Science and art rarely bond so engagingly as they do in the mesmerizing sculptures and photos of Trever Nicholas and Ryuta Nakajima, on view through Sept. 29 in the Minnesota Artists Exhibition Program (MAEP) galleries at the Minneapolis Institute of Arts.

Their materials are simple, even commonplace — Styrofoam, light, epoxy resin, photos of art in the museum's collection. Oh, and some cuttlefish and Swarovski crystals. Skillfully manipulated and infused with imagination, such stuff turns quite magical.

Though bundled under the MAEP umbrella, there are actually two shows, titled "Umwelt" and "Luma," loosely linked by the artists' shared interest in scientific observation.

'Umwelt' by Ryuta Nakajima

Nakajima is an associate professor of art at the University of Minnesota Duluth, but he doubles as a cephalopod researcher, a job that requires him to swim in the ocean with a video camera recording the behavior of squid, octopus and cuttlefish. Among other curious qualities, cephalopods have the ability to camouflage themselves and blend into their surroundings. They do that by expanding and contracting different layers of colored pigments in their skin, a trick with obvious appeal to an artist. Besides turning an amazing range of colors, from translucent white to pink, coral, blue and brown, they can also texture their skin to look like spiny coral, nubby plants or sleek, hydrodynamic fish.

The show's title means "environment" in German. Nakajima uses it to reference cephalopods' ability to mask their appearance. The camouflage enables them to hide from predators, of course, but also perhaps to attract mates and even to communicate.

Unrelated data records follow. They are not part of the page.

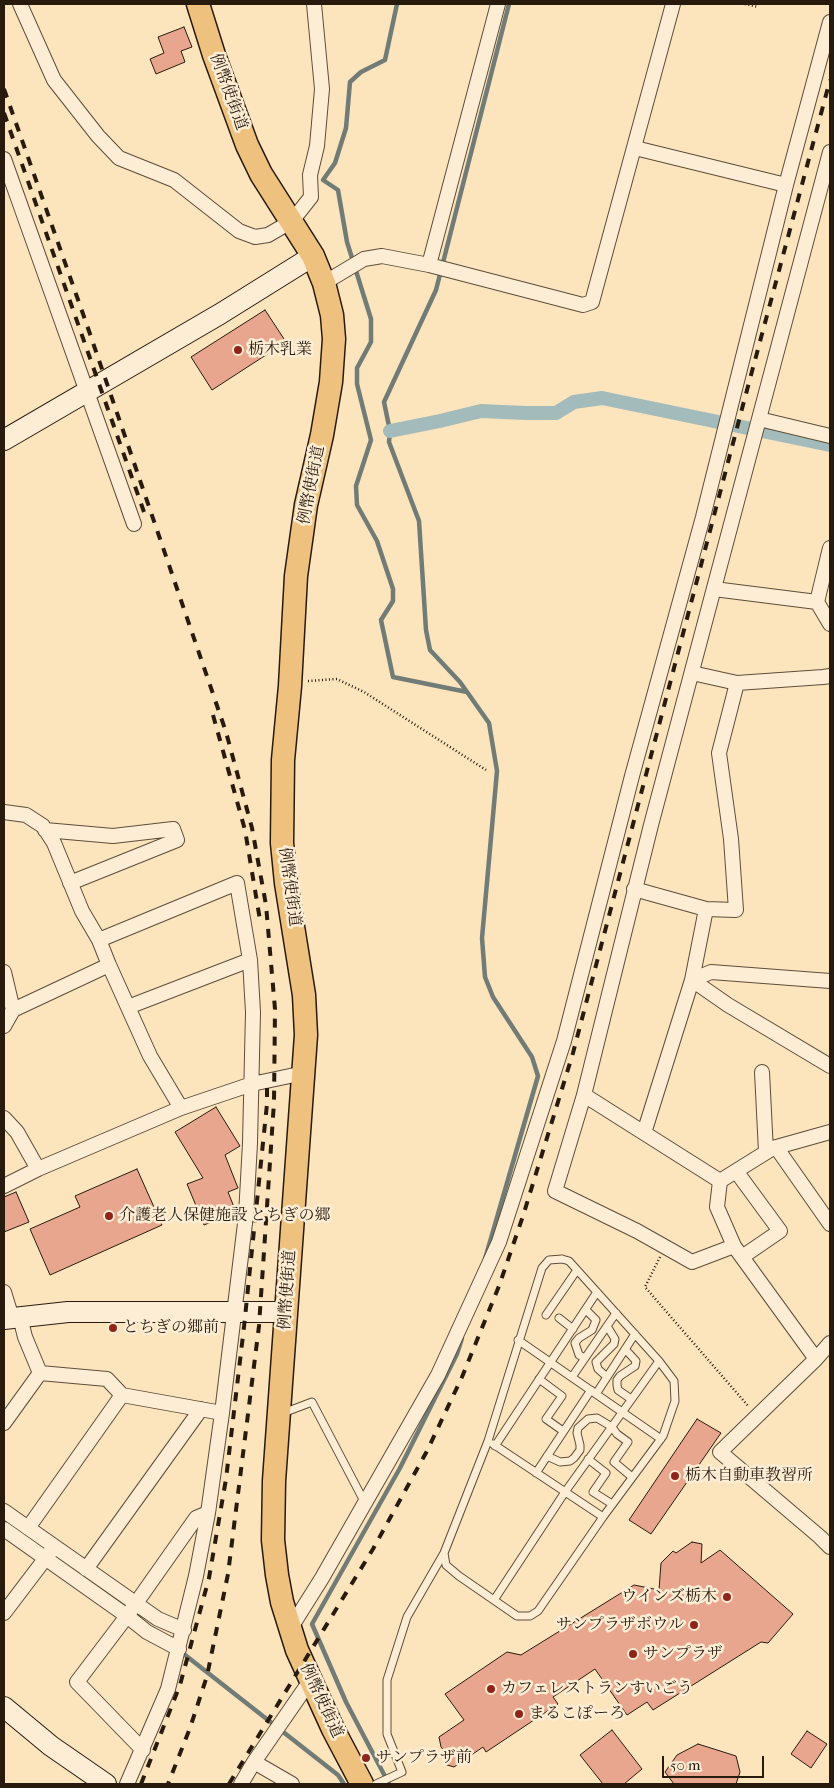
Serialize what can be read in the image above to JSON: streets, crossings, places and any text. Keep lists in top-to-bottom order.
{
  "streets": {
    "main road": ["例幣使街道"]
  },
  "places": [
    "栃木乳業",
    "介護老人保健施設 とちぎの郷",
    "とちぎの郷前",
    "栃木自動車教習所",
    "ウインズ栃木",
    "サンプラザボウル",
    "サンプラザ",
    "カフェレストランすいごう",
    "まるこぽーろ",
    "サンプラザ前"
  ],
  "scale_bar": "50 m"
}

In his most imaginative experiment, Nakajima placed cuttlefish in tanks of water atop color photos of objects in the MIA's collection — among them details from a 14th-century Madonna painting, an 18th-century Korean image of hell, a 20th-century Haida crest design and a fragment of an 18th-century Chinese textile. Then he took photos of the creatures as they tried to blend into their weird new "environments."

Enlarged to more than 7 feet wide and roughly 5 feet tall, the photos are extremely strange and oddly fascinating. Centered in the middle of each image, the cuttlefish look like the grayish-white bodies of exotic moths whose "wings" are patterns from the museum's art. In the Madonna picture, for example, the cuttlefish has adopted the golden-olive tones of human skin while the virgin's eyes and lips appear as extensions of the creature's body. Plunked atop the Korean image, the cuttlefish made its own skin seem bumpy as if made from grains of rice or tapioca. Confronted with Freda Diesing's 1977 "Haida Sitting Eagle Crest Design," it looked worried and threw on a shimmering blue line where its bottom met the picture. Elsewhere its skin is mottled with brownish spots and its head seems striped with peach ribbons.

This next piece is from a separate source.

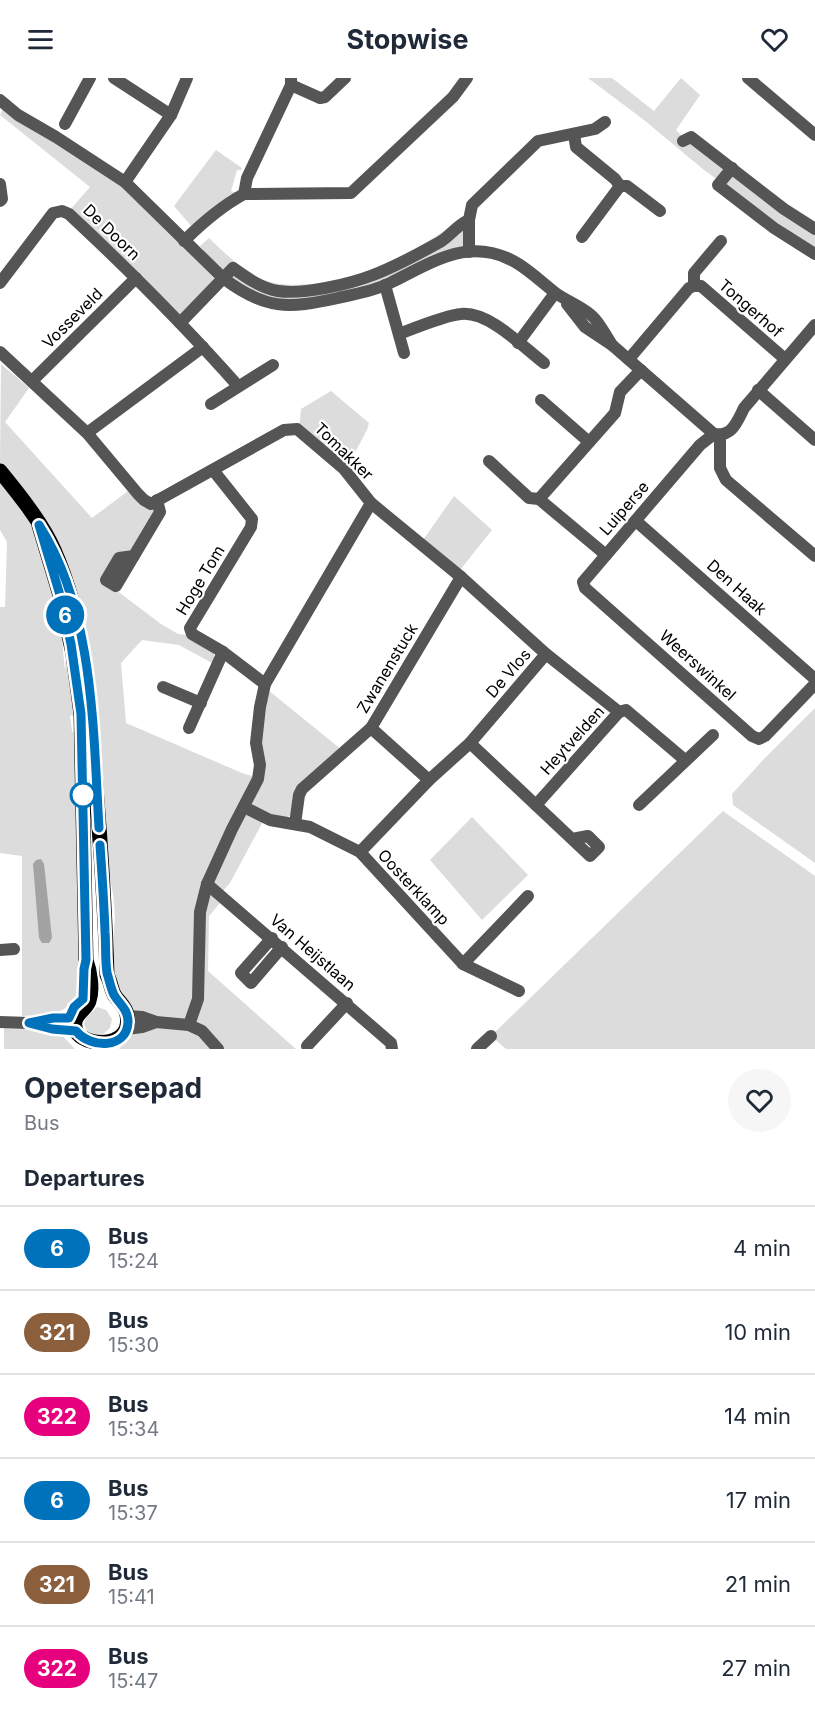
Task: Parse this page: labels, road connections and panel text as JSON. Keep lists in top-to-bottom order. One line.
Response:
{"streets":{"street":["De Doorn","Tongerhof","Vosseveld","Tomakker","Luiperse","Hoge Tom","Den Haak","Weerswinkel","Zwanenstuck","De Vlos","Heytvelden","Oosterklamp","Van Heijstlaan"]},"crossings":[["De Doorn","Vosseveld"],["Tomakker","Hoge Tom"],["Tomakker","De Vlos"],["Tomakker","Oosterklamp"],["Tomakker","Van Heijstlaan"],["Luiperse","Den Haak"],["Luiperse","Weerswinkel"],["Zwanenstuck","De Vlos"],["Zwanenstuck","Oosterklamp"],["De Vlos","Heytvelden"],["De Vlos","Oosterklamp"]],"lines":["bus line 6"],"page":{"header":"Stopwise","on_map":"6","heading":[["Opetersepad","Bus"],"Departures"],"list":[{"mark":"6","name":"Bus","note":"15:24","value":"4 min"},{"mark":"321","name":"Bus","note":"15:30","value":"10 min"},{"mark":"322","name":"Bus","note":"15:34","value":"14 min"},{"mark":"6","name":"Bus","note":"15:37","value":"17 min"},{"mark":"321","name":"Bus","note":"15:41","value":"21 min"},{"mark":"322","name":"Bus","note":"15:47","value":"27 min"}]}}
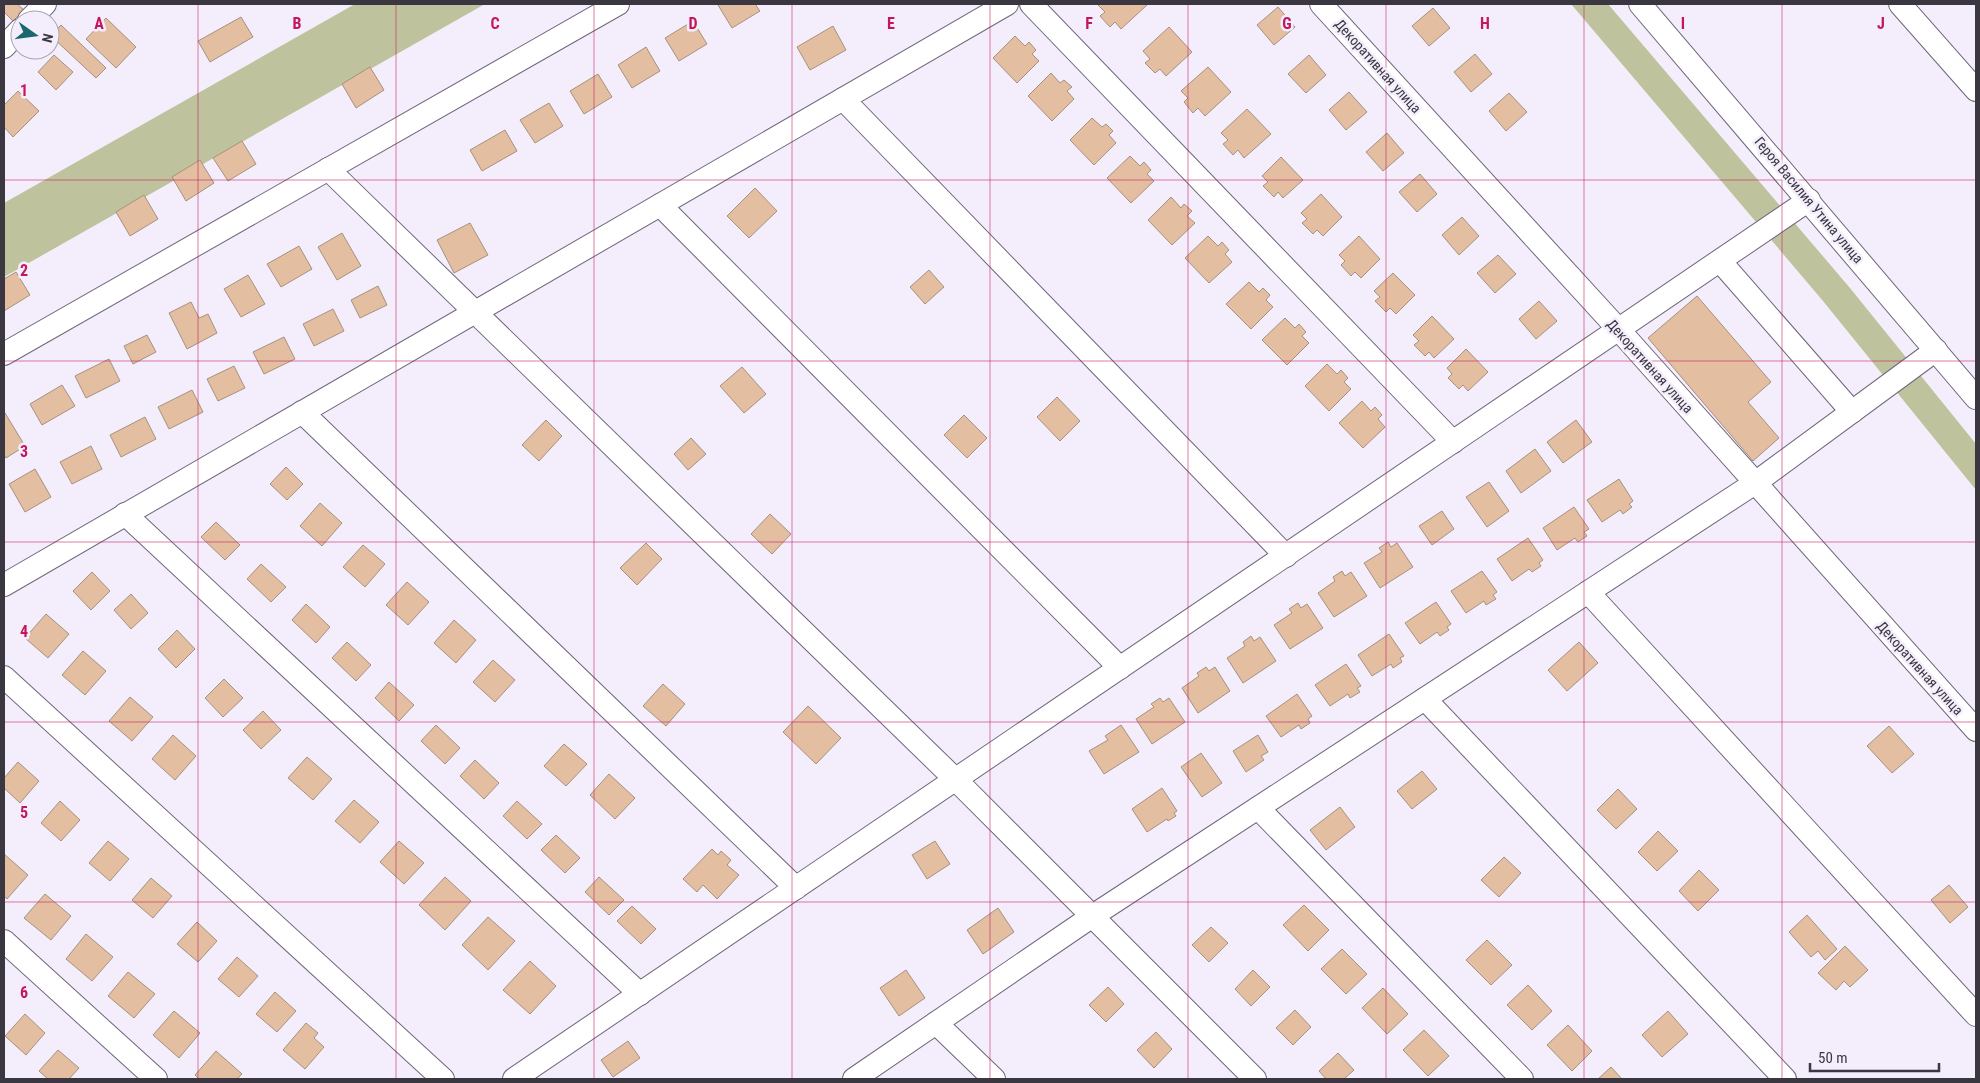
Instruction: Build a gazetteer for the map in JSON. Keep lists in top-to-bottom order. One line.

Nakajima also created fist-sized epoxy-resin sculptures of cuttlefish, which he variously decorated with lacquer, metal studs, Swarovski crystals, 23 karat gold and pop designs of polka dots, stripes, army uniform camouflage, calligraphy and geometric patterns. Displayed on velvet pillows, the fancy ones look like exotic jewelry or evening purses. Others are set out like strange, slightly spooky toys. In all cases, his imaginative creations are a provocative meld of science and art.

'Luma' by Trever Nicholas

At first glance, Nicholas' "Luma" installation may look like a mural-sized drawing of an immense, irregular honeycomb. Roughly 15 feet tall and 25 feet wide, it completely fills one end of a gallery with a delicately shaded gray-and-white wall of polyhedrons.

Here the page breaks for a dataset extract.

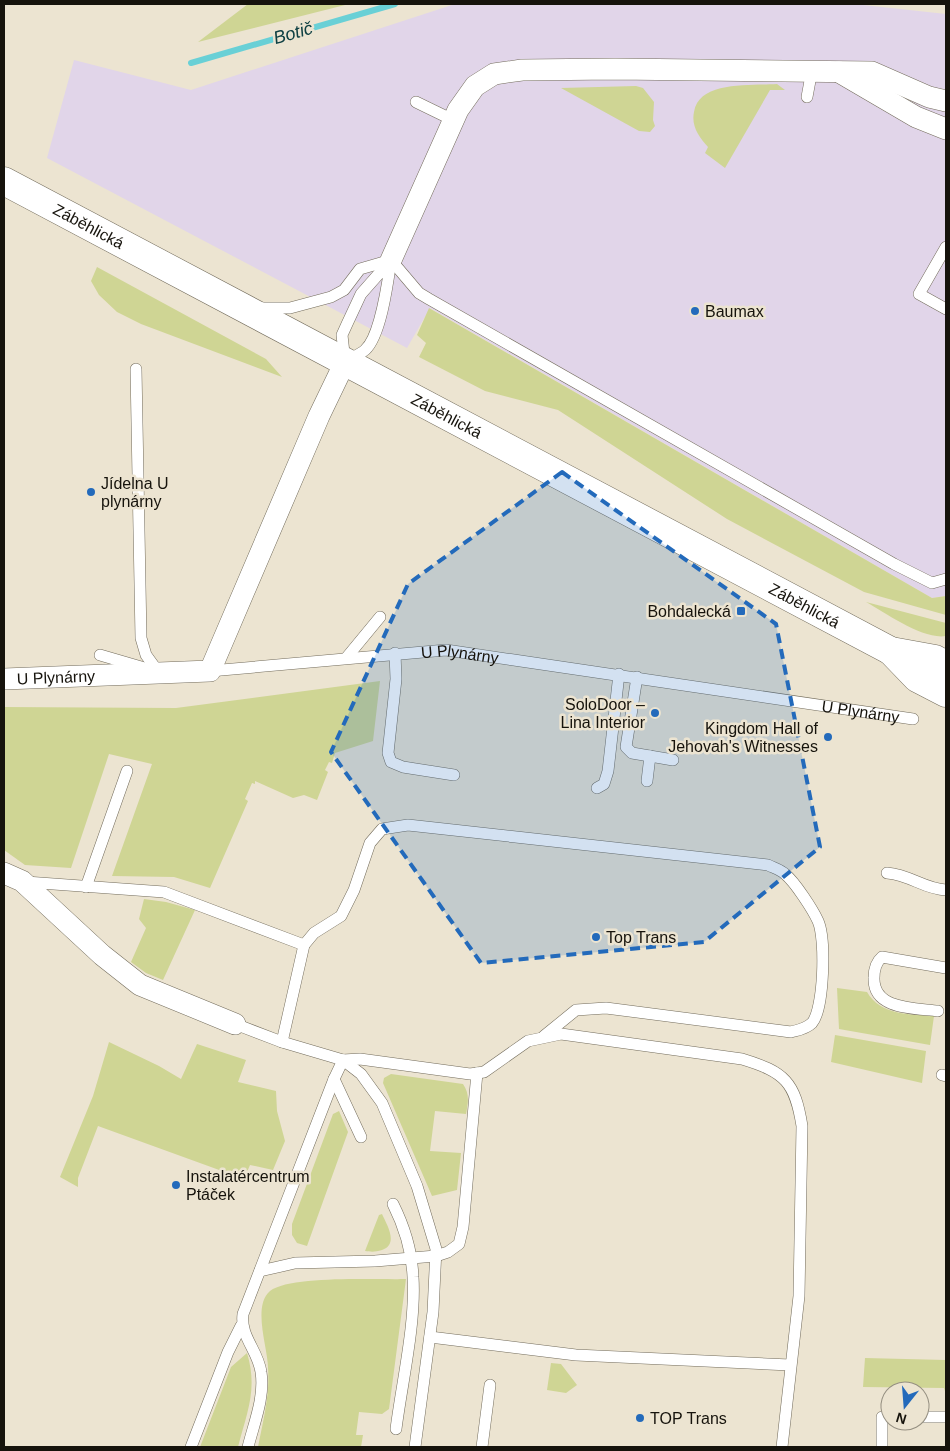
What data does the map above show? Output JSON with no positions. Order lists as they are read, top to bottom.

Depending on your perspective and/or psychology, the illusion may appear to be a flat two-dimensional drawing, or three-dimensional forms that recede or project outward from the wall. Stare at it long enough from a certain distance and your perception is likely to shift from one notion to the other. Walk closer and it's clear that the "honeycomb" consists of backlit, translucent Styrofoam shapes that project 12 or more inches from the wall, creating an irregular matrix with a soft, glowing surface.

Fascinated since childhood by everything from milk bubbles to blades of grass, Nicholas has made a career out of creating curious illusions from ephemeral materials — aluminum foil, earplugs, balloons, plastic twist-ties, pipe cleaners, holes punched in paper. The present installation was inspired by the salt he loved to study under a microscope.

Indeed, the wall may resemble giant blocks of tumbling salt crystals, marshmallows, weird clouds, mathematical puzzles or who knows what. The familiarity of the wall matters less to Nicholas than its ability to surprise and delight. As he said in an interview on the museum's website, "I prefer that my art has the grit to challenge daydreamers and academics alike."